You can't help but notice this isn't the first time when a policy that would specifically imperil the health and safety of American women has compelled some of us to come to this floor and speak out on behalf of American women. I hope that this bill is not part of a march. And that march, as I see it, over the past 20 years has been to cut back on rights and services to women. And I mean that most sincerely. I have never seen anything like it.

When I came here, there were discussions over Roe v. Wade. When I first went on the Judiciary Committee, which was in 1993, I heard it; there were debates over Supreme Court opinions, Casey et al. Then there were debates over partial-birth abortion. Then this year we fought against the Blunt Amendment, which would have effectively allowed employers to arbitrarily decline to provide four pages of critical preventive health care services for women.

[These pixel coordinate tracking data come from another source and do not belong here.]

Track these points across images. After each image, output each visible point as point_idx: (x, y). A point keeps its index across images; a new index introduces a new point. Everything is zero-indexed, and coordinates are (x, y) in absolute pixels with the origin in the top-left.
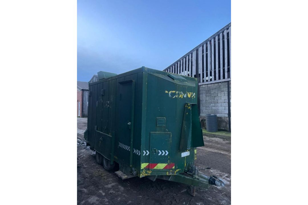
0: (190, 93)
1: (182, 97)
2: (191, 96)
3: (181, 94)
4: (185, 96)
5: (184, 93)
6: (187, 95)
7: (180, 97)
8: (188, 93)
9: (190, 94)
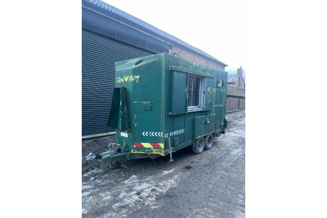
0: (127, 76)
1: (120, 82)
2: (128, 79)
3: (119, 79)
4: (122, 81)
5: (122, 78)
6: (124, 79)
7: (118, 82)
8: (125, 77)
9: (126, 78)
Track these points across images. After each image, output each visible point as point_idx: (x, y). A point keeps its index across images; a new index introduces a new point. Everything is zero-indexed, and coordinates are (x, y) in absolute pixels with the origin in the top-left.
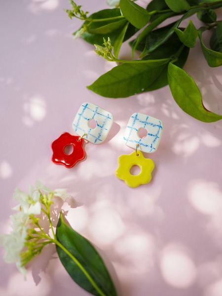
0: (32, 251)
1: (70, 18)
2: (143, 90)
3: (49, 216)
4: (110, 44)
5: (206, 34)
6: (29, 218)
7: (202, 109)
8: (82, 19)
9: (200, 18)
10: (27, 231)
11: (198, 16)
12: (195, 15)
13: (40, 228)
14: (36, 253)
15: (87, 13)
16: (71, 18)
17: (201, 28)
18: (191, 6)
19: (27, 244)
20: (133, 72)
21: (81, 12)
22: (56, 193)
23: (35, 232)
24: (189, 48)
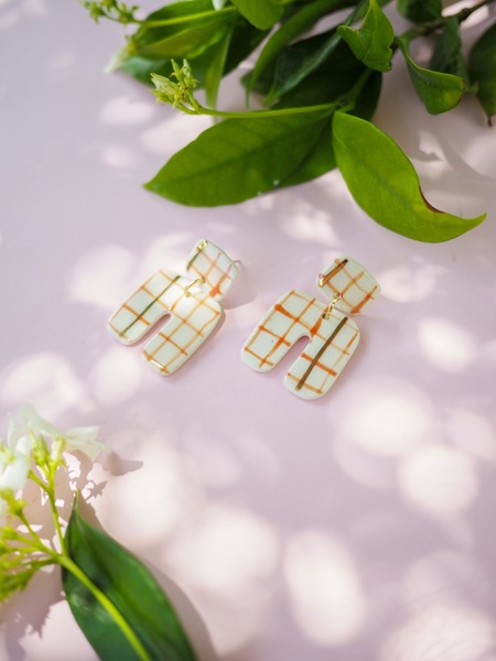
1: (93, 21)
2: (276, 182)
3: (52, 498)
4: (188, 75)
7: (423, 207)
8: (123, 23)
11: (398, 8)
13: (27, 524)
14: (13, 588)
15: (135, 8)
16: (97, 21)
20: (250, 141)
21: (121, 6)
23: (15, 536)
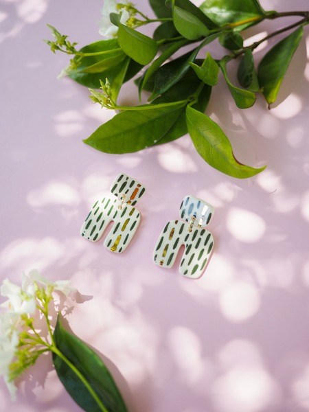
0: (23, 361)
1: (52, 52)
2: (155, 141)
3: (46, 315)
4: (109, 87)
5: (232, 65)
6: (20, 318)
8: (69, 53)
9: (222, 43)
10: (19, 335)
11: (220, 41)
12: (217, 40)
13: (33, 329)
14: (29, 364)
15: (75, 44)
16: (54, 52)
17: (225, 57)
18: (210, 29)
19: (18, 353)
20: (142, 120)
21: (67, 43)
22: (56, 286)
23: (28, 337)
24: (211, 87)
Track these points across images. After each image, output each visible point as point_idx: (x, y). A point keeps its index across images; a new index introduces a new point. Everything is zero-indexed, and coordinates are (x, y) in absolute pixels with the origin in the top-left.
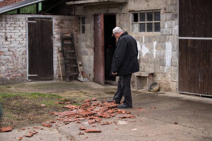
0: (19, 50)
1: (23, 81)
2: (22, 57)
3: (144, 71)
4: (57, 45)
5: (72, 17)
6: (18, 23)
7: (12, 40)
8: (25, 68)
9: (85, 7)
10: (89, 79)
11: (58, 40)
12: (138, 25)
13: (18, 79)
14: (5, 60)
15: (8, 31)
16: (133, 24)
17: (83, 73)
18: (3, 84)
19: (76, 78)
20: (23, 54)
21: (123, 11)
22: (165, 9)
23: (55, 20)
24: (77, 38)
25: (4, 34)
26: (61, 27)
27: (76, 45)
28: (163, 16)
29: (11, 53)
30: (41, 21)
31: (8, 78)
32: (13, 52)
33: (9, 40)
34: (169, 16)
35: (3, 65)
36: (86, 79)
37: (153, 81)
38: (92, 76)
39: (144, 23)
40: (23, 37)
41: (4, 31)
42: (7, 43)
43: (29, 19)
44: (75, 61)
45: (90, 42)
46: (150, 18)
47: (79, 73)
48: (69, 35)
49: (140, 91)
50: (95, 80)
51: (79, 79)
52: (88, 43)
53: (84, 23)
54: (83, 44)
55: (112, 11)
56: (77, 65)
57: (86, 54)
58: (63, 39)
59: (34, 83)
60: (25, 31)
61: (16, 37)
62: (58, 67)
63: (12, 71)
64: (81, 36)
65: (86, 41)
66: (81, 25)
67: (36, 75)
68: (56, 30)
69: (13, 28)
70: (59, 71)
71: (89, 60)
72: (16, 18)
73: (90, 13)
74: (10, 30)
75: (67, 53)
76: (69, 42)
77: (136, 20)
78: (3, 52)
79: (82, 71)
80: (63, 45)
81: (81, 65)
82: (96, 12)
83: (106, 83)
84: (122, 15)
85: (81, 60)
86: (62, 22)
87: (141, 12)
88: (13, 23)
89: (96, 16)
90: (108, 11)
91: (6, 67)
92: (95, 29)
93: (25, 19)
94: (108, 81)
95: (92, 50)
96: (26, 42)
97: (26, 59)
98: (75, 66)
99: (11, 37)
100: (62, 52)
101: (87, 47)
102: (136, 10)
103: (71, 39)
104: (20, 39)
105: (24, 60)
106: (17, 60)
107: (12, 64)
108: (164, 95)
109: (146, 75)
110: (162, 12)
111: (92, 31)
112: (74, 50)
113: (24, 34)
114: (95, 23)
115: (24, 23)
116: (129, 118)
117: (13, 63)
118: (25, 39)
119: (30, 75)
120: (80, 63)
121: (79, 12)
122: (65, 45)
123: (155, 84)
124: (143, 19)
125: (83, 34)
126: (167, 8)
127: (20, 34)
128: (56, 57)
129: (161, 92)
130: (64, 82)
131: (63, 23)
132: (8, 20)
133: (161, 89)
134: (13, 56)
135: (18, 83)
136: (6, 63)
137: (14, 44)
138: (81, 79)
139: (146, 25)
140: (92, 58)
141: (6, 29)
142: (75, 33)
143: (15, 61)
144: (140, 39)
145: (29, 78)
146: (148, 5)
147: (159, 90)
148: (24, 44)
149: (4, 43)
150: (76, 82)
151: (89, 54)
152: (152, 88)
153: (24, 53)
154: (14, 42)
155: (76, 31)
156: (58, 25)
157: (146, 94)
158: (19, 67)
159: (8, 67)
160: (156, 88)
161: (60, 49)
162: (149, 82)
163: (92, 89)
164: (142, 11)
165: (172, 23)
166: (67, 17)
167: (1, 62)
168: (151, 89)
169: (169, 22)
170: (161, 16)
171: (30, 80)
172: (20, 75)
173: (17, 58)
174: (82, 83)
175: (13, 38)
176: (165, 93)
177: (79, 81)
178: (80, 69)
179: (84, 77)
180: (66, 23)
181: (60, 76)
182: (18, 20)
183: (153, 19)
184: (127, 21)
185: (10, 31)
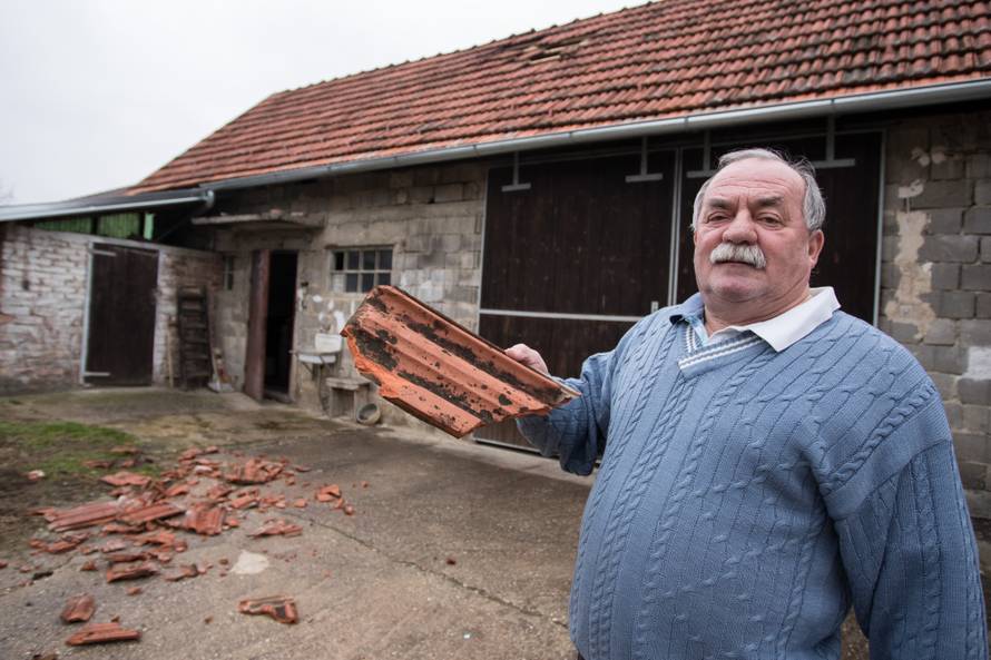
0: (62, 313)
1: (69, 386)
2: (72, 330)
3: (349, 377)
4: (165, 310)
5: (208, 255)
6: (66, 251)
7: (44, 289)
8: (76, 356)
9: (237, 235)
10: (233, 385)
11: (170, 299)
12: (343, 276)
13: (54, 382)
14: (18, 335)
15: (32, 267)
16: (332, 274)
17: (221, 373)
18: (9, 394)
19: (204, 382)
20: (73, 325)
21: (313, 246)
22: (404, 244)
23: (165, 256)
24: (217, 301)
25: (20, 273)
26: (178, 273)
27: (211, 312)
28: (398, 260)
29: (39, 320)
30: (129, 253)
31: (25, 379)
32: (44, 318)
33: (34, 288)
34: (411, 260)
35: (12, 346)
36: (227, 386)
37: (368, 400)
38: (241, 381)
39: (356, 275)
40: (76, 284)
41: (21, 266)
42: (27, 295)
43: (97, 246)
44: (206, 348)
45: (241, 309)
46: (369, 265)
47: (212, 372)
48: (197, 291)
49: (338, 420)
50: (246, 390)
51: (211, 385)
52: (238, 311)
53: (232, 269)
54: (227, 312)
55: (291, 245)
56: (210, 356)
57: (231, 332)
58: (181, 299)
59: (97, 392)
60: (83, 272)
61: (56, 283)
62: (165, 358)
63: (37, 364)
64: (225, 295)
65: (233, 305)
66: (227, 272)
67: (106, 374)
68: (167, 277)
69: (48, 262)
70: (167, 366)
71: (237, 347)
72: (61, 241)
73: (246, 248)
74: (40, 265)
75: (189, 329)
76: (197, 307)
77: (339, 266)
78: (13, 316)
79: (220, 367)
80: (180, 311)
81: (219, 357)
82: (257, 244)
83: (267, 398)
84: (311, 255)
85: (220, 344)
86: (182, 261)
87: (352, 250)
88: (51, 249)
89: (256, 254)
90: (282, 245)
91: (21, 353)
92: (253, 281)
93: (86, 245)
94: (274, 394)
95: (244, 326)
96: (84, 298)
97: (80, 337)
98: (205, 357)
99: (41, 283)
100: (178, 326)
101: (236, 318)
102: (340, 244)
103: (202, 299)
104: (68, 290)
105: (75, 338)
106: (53, 338)
107: (39, 346)
108: (392, 435)
109: (352, 388)
110: (396, 250)
111: (248, 285)
112: (207, 322)
113: (81, 279)
114: (255, 270)
115: (83, 253)
116: (280, 537)
117: (43, 343)
118: (82, 290)
119: (89, 374)
120: (217, 351)
121: (224, 243)
122: (186, 310)
123: (372, 407)
124: (354, 265)
125: (230, 292)
126: (408, 241)
127: (69, 277)
128: (162, 338)
129: (385, 426)
130: (177, 391)
131: (184, 264)
132: (35, 241)
133: (386, 420)
134: (43, 327)
135: (53, 390)
136: (21, 343)
137: (49, 300)
138: (217, 384)
139: (360, 279)
140: (243, 342)
141: (27, 263)
142: (213, 289)
143: (48, 340)
144: (345, 306)
145: (87, 379)
146: (367, 235)
147: (379, 421)
148: (79, 303)
149: (17, 294)
150: (202, 393)
151: (238, 333)
152: (365, 415)
153: (77, 323)
154: (51, 295)
155: (215, 284)
156: (173, 267)
157: (351, 432)
158: (60, 354)
159: (27, 353)
160: (374, 417)
161: (174, 319)
162: (359, 402)
163: (231, 413)
164: (354, 247)
165: (417, 275)
166: (196, 253)
167: (5, 339)
168: (362, 417)
169: (411, 274)
170: (394, 259)
171: (88, 385)
172: (61, 372)
173: (54, 332)
174: (214, 394)
175: (47, 286)
176: (392, 431)
177: (211, 390)
178: (217, 363)
179: (223, 381)
180: (193, 265)
181: (168, 378)
182: (64, 245)
183: (377, 265)
184: (320, 268)
185: (38, 268)
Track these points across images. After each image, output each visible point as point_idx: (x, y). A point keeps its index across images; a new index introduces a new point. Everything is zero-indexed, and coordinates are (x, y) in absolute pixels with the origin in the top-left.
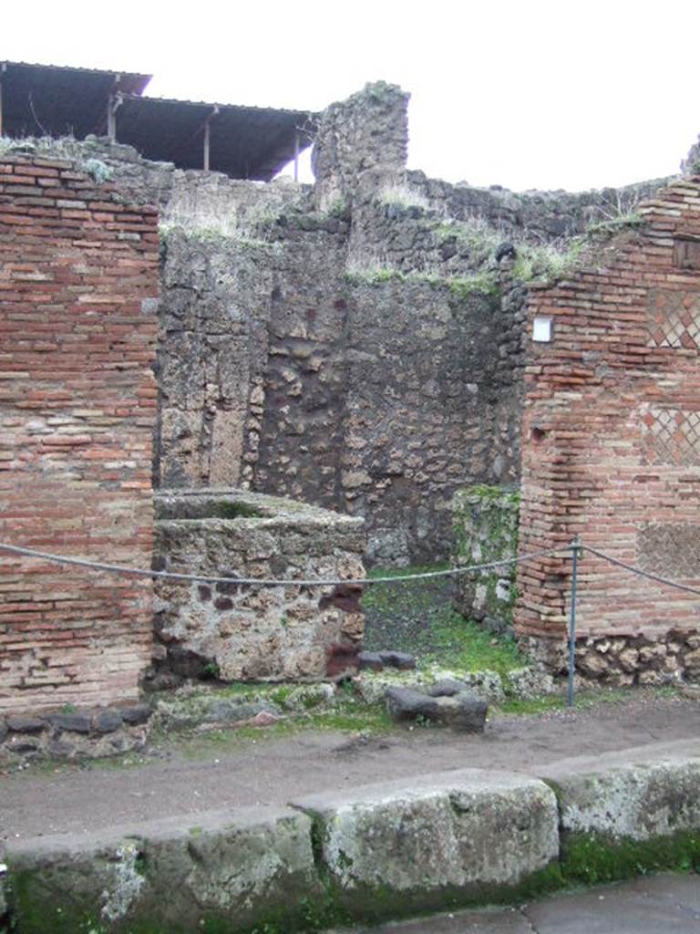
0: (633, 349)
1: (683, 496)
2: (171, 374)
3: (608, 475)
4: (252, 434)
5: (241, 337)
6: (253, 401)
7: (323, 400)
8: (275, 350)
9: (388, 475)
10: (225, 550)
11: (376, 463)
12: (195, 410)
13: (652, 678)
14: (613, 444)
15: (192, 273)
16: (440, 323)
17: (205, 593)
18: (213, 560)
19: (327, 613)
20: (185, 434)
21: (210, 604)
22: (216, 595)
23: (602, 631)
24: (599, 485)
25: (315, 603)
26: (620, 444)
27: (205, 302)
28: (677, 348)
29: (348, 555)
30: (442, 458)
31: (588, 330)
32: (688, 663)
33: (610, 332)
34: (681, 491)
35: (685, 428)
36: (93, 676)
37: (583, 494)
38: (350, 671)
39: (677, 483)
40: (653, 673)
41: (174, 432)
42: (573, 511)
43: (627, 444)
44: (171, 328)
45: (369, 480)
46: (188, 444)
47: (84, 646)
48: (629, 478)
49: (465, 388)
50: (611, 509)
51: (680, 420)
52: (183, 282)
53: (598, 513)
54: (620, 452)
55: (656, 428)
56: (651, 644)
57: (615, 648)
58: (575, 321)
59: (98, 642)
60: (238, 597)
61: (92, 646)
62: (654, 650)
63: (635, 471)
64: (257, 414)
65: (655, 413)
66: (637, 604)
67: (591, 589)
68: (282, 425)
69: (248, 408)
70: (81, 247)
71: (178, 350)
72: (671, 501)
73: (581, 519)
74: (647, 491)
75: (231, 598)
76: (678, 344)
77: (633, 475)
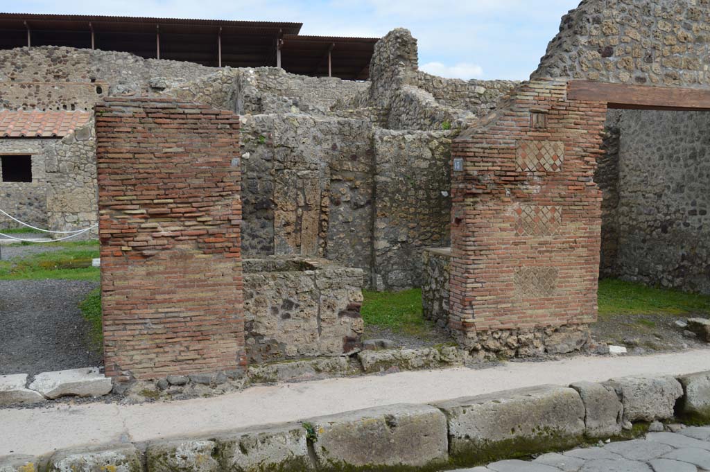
0: (508, 174)
1: (540, 252)
2: (278, 192)
3: (496, 242)
4: (323, 223)
5: (315, 171)
6: (323, 205)
7: (362, 203)
8: (335, 177)
9: (399, 242)
10: (285, 288)
11: (392, 236)
12: (292, 211)
13: (526, 352)
14: (499, 225)
15: (288, 139)
16: (425, 159)
17: (275, 310)
18: (280, 293)
19: (343, 320)
20: (287, 224)
21: (278, 316)
22: (282, 312)
23: (496, 326)
24: (491, 247)
25: (336, 314)
26: (502, 225)
27: (294, 154)
28: (533, 172)
29: (354, 288)
30: (428, 232)
31: (482, 164)
32: (546, 344)
33: (495, 164)
34: (539, 249)
35: (541, 214)
36: (213, 355)
37: (482, 253)
38: (356, 350)
39: (537, 245)
40: (527, 349)
41: (281, 223)
42: (476, 262)
43: (507, 225)
44: (278, 168)
45: (388, 245)
46: (289, 229)
47: (209, 340)
48: (508, 243)
49: (441, 194)
50: (500, 261)
51: (537, 211)
52: (283, 143)
53: (491, 263)
54: (503, 230)
55: (524, 215)
56: (525, 333)
57: (503, 335)
58: (475, 159)
59: (215, 337)
60: (293, 312)
61: (212, 340)
62: (527, 337)
63: (512, 239)
64: (325, 212)
65: (523, 208)
66: (516, 312)
67: (488, 304)
68: (340, 217)
69: (321, 209)
70: (198, 133)
71: (281, 179)
72: (532, 255)
73: (481, 266)
74: (519, 250)
75: (290, 312)
76: (535, 169)
77: (511, 242)
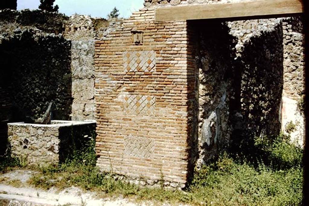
1: (141, 127)
3: (113, 117)
17: (21, 143)
21: (22, 146)
22: (24, 145)
24: (110, 121)
25: (47, 150)
26: (116, 107)
28: (135, 72)
33: (111, 68)
34: (140, 125)
35: (141, 101)
39: (139, 122)
48: (120, 119)
50: (115, 129)
51: (138, 99)
53: (110, 131)
54: (117, 110)
55: (129, 101)
60: (28, 145)
65: (129, 96)
66: (126, 165)
72: (136, 128)
73: (104, 132)
74: (127, 125)
75: (26, 145)
76: (136, 70)
77: (122, 118)
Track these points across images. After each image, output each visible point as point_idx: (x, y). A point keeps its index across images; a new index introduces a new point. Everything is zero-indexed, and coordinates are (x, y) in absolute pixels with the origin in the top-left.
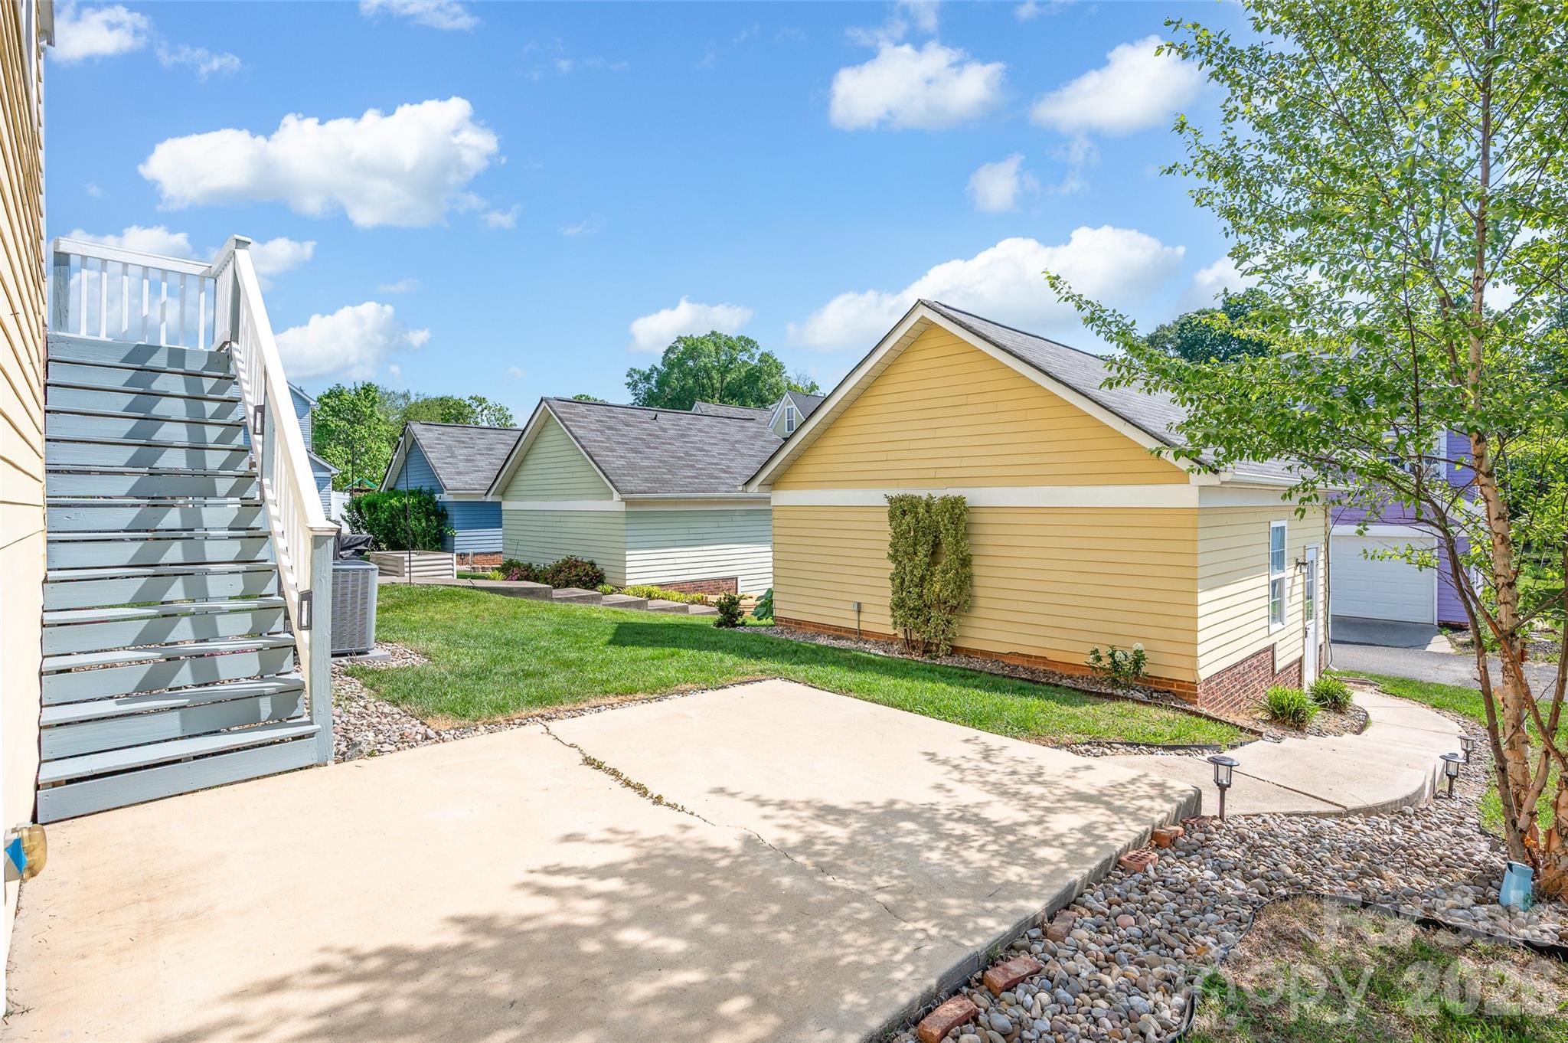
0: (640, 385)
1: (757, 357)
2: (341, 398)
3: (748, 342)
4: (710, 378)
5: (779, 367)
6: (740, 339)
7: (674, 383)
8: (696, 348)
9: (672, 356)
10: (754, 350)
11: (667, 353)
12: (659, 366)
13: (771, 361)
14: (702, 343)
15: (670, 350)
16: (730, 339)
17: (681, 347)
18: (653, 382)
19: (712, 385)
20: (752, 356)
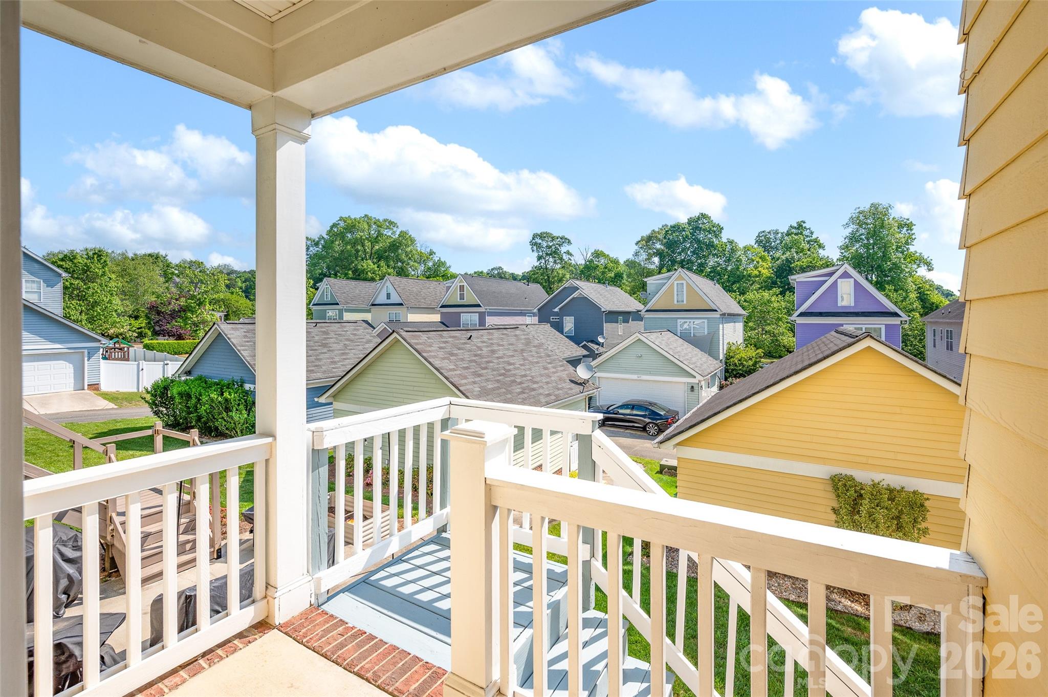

You know, we've had to fight for the simplest thing. I think young women forget that it took until 1920 for women to get to vote in this country, and it was only because women fought for it. And we have fought since the country was established for the right to vote, for the right to inherit property, for the right to go to school. And now we fight for our rights to have sufficient service from the government with respect to our health.

So now, I’m here to fight for a bill that strengthens laws and protects women against domestic violence and sexual assault. To me, this bill is a no-brainer. It has the support of both sides of the aisle. It's bipartisan. It saves lives. It is a lifeline for women and children who are in distress, who have no place to go other than to stay and to submit to domestic violence abuse.

And no one can say I’m exaggerating. Trust me, I have seen it. I’ve seen the bruised bodies, up-close and personal. And this bill has reduced the number of assaults, domestic assaults, on women. The record indicates that. It should be continued. It's a no-brainer. I hope it's brought to the floor. I hope we maintain a bipartisan vote, and I hope it's reauthorized.”